Prenons l’exemple du secteur des télécoms, l’Etat se concurrence lui-même en étant présent dans les trois firmes opérant en Tunisie, Tunisie Télécom, Orange et Tunisiana, cela n’a aucun sens. Nous allons prendre des décisions stratégiques pour préserver la compétitivité du secteur. 

Vous ne m’avez toujours pas dis comment vous allez pouvoir avoir les ressources nécessaires pour le budget complémentaire, car il va falloir du temps avant que l’Etat récolte les fruits des groupes confisqués…

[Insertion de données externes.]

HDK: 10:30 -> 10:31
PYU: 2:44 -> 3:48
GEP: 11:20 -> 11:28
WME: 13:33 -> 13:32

Tout d’abord la réconciliation fiscale dont nous commençons à percevoir les fruits car les réfractaires  adhèrent et commencent à s’acquitter de leurs impôts. Il y a également tout un programme de négociations entre l’Etat et les opérateurs ou les groupes qui ont failli aux règles de bonne gouvernance au temps de l’ancien président et n’ont pas obéi aux procédures en vigueur profitant de complicités afin qu’ils restituent à l’Etat tout son dû. Cela se passera dans le cadre d’un accord global et je tiens à préciser qu’il ne s’agit pas de traiter ces affaires dans le secret des bureaux ou en ne respectant pas les règlements et les lois. Mais il s’agit de préserver les hauts intérêts du pays et de choisir ce qu’il y a de mieux pour nous en tant qu’Etat et pour le peuple. La réconciliation nationale a été décidée et réussie par nombre de pays dans le monde, en Italie, on a conclu un accord avec la mafia. Nous sommes intègres et personne ne peut douter de notre propreté et de notre volonté de mener au mieux les affaires du pays. C’est une décision politique que nous sommes décidés à prendre pour aider au mieux l’économie à redémarrer, sécuriser nos investisseurs nationaux et ceux étrangers.